[Start of section]

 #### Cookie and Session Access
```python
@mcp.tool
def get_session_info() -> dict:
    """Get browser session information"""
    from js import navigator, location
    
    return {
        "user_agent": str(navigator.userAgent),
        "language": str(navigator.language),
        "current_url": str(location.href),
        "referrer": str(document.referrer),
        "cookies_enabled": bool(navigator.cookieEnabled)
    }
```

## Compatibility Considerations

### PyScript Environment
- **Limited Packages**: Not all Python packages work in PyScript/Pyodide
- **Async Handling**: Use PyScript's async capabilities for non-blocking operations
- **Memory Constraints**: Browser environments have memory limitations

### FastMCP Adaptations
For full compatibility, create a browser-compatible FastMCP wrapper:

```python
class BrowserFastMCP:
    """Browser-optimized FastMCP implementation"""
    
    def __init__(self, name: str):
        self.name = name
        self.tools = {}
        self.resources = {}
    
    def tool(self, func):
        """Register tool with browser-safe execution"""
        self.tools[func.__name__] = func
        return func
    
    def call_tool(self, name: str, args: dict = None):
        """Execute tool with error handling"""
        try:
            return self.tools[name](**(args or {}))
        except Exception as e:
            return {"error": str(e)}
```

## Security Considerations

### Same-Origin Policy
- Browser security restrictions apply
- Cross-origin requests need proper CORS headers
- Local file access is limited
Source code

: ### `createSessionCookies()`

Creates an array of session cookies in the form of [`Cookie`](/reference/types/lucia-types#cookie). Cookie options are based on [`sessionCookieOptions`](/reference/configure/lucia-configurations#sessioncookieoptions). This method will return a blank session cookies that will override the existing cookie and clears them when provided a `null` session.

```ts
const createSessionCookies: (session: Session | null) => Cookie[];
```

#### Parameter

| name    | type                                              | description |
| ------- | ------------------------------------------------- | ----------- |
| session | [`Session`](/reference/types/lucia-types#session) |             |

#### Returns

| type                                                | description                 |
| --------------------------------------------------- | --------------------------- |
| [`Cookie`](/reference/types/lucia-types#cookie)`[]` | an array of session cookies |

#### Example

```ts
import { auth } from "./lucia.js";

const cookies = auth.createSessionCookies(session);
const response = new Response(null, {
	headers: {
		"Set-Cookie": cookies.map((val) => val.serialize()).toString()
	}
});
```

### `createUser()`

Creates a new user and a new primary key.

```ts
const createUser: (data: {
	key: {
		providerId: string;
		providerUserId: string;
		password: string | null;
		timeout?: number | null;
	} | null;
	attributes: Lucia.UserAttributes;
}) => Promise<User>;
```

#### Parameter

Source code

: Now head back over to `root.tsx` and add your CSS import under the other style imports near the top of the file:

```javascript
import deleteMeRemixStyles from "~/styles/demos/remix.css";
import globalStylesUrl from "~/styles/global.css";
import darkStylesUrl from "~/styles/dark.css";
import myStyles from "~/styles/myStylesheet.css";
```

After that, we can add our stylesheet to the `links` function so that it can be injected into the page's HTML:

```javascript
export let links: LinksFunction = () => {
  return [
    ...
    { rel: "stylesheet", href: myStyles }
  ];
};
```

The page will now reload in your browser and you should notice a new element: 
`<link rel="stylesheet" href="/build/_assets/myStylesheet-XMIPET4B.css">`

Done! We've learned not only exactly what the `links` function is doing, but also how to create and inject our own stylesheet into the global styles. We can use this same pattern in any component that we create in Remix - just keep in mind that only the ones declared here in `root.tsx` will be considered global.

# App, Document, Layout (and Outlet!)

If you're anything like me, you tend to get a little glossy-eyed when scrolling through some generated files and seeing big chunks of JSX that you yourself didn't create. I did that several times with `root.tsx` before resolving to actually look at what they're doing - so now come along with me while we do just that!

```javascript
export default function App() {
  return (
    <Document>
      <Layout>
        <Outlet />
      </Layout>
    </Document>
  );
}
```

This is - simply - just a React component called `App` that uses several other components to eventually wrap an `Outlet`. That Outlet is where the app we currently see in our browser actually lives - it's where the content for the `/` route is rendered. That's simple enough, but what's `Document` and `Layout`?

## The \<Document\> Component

[End of section]

--- What the task requires ---
Starting with the first line of the records above, give back each line exactly until the line with "- **Async Handling**: Use" has been given as well.

--- Answer to this problem ---
 #### Cookie and Session Access
```python
@mcp.tool
def get_session_info() -> dict:
    """Get browser session information"""
    from js import navigator, location
    
    return {
        "user_agent": str(navigator.userAgent),
        "language": str(navigator.language),
        "current_url": str(location.href),
        "referrer": str(document.referrer),
        "cookies_enabled": bool(navigator.cookieEnabled)
    }
```

## Compatibility Considerations

### PyScript Environment
- **Limited Packages**: Not all Python packages work in PyScript/Pyodide
- **Async Handling**: Use PyScript's async capabilities for non-blocking operations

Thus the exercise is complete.